Dit rapport wordt gevoed door een reeks bronnen:
- de evaluaties opgesteld met de steun van de gemeenten in het kader van de uitvoering van de circulatieplannen; voert Brussel Mobiliteit momenteel een onderzoek naar de behoefte van de Brusselaars om over een auto te beschikken en naar de impact van de maatregelen om het autogebruik en autobezit te reguleren.
- studies en enquêtes die hub.brussels uitvoert in de handelswijken van het Gewest op de voet. Vragen over de mobiliteitsgewoonten rond deze handelskernen (geografische oorsprong, verplaatsingswijze, enz.) komen met name aan bod in de vijfjaarlijkse klantenonderzoeken.
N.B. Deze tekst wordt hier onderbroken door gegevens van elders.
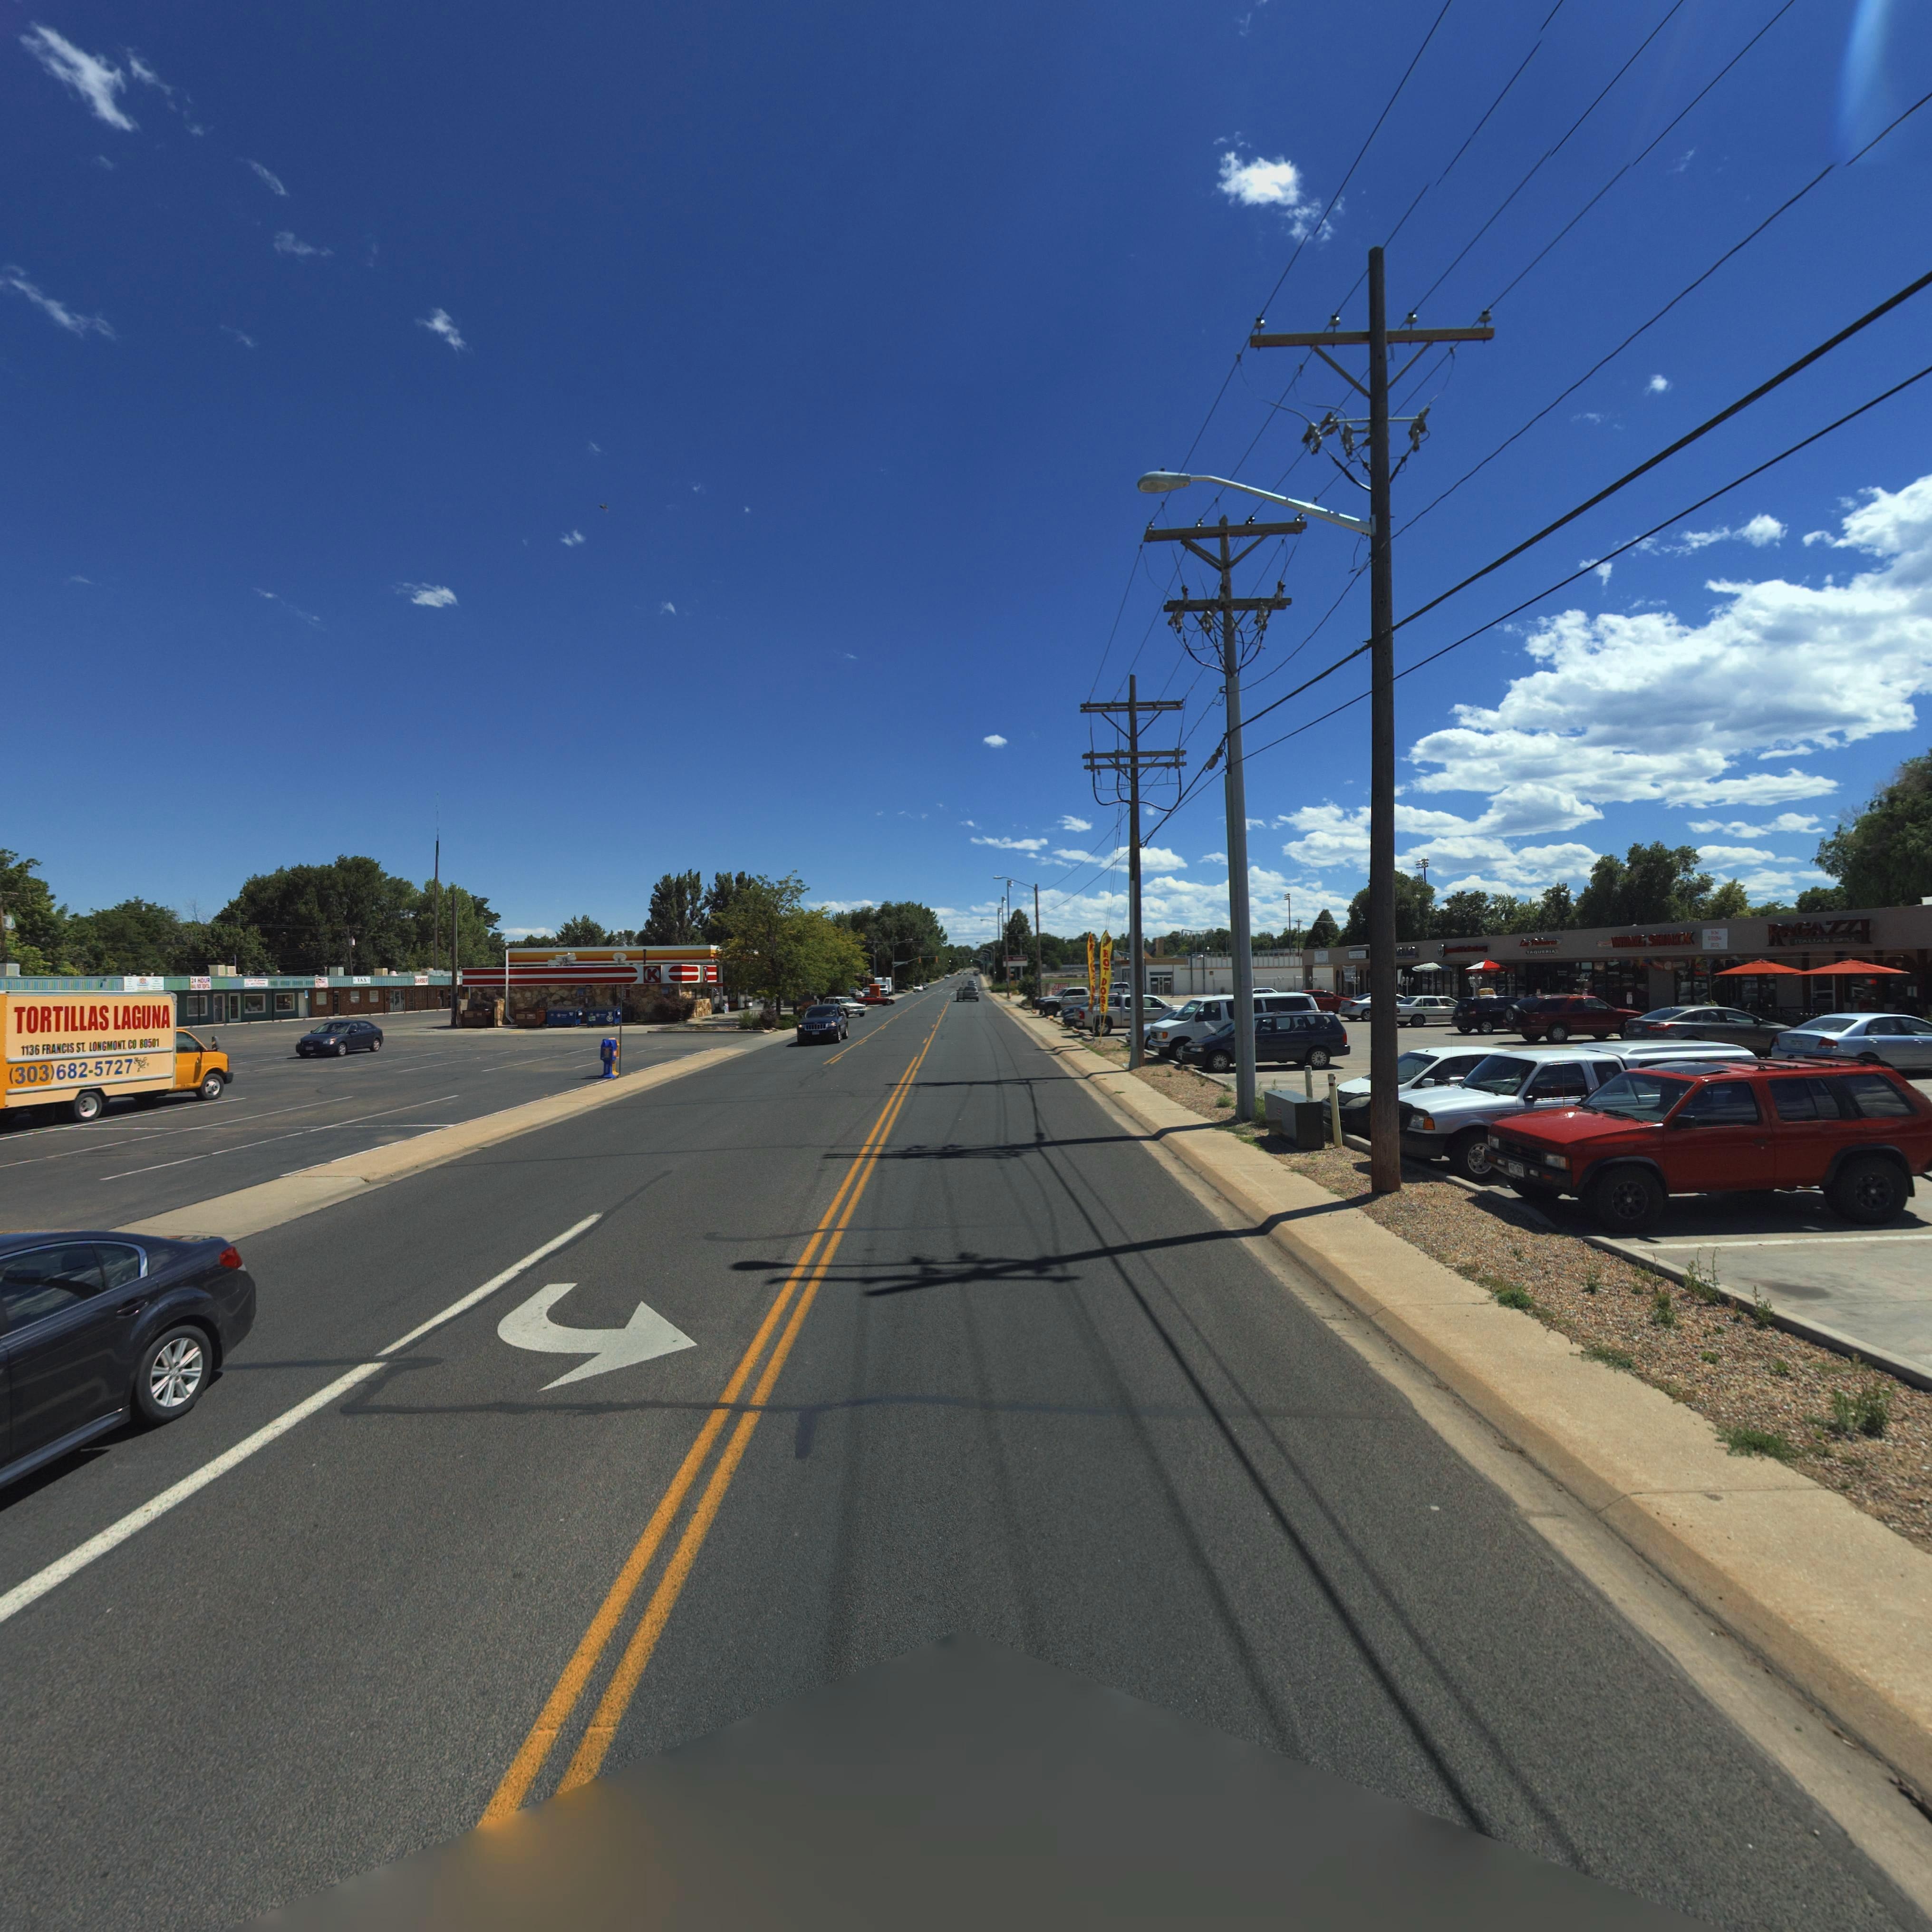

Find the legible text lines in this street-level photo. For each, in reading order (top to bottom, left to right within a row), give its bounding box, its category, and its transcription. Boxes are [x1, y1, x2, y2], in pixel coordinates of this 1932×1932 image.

[1517, 937, 1558, 947] BusinessName: Las Palmeras
[1609, 931, 1694, 949] BusinessName: WING SHACK
[1765, 917, 1873, 947] BusinessName: RAGAZZI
Deze gegevens worden steeds vaker gebruikt bij de voorbereiding en de evaluatie van interventies in deze wijken. Brussel Mobiliteit en hub.brussels zullen hierrond overigens nauwer gaan samenwerken.
universitaire onderzoeksprojecten, met name die van de Vrije Universiteit Brussel over gedragsveranderingen en over de sociale impact van maatregelen om het autogebruik te reguleren.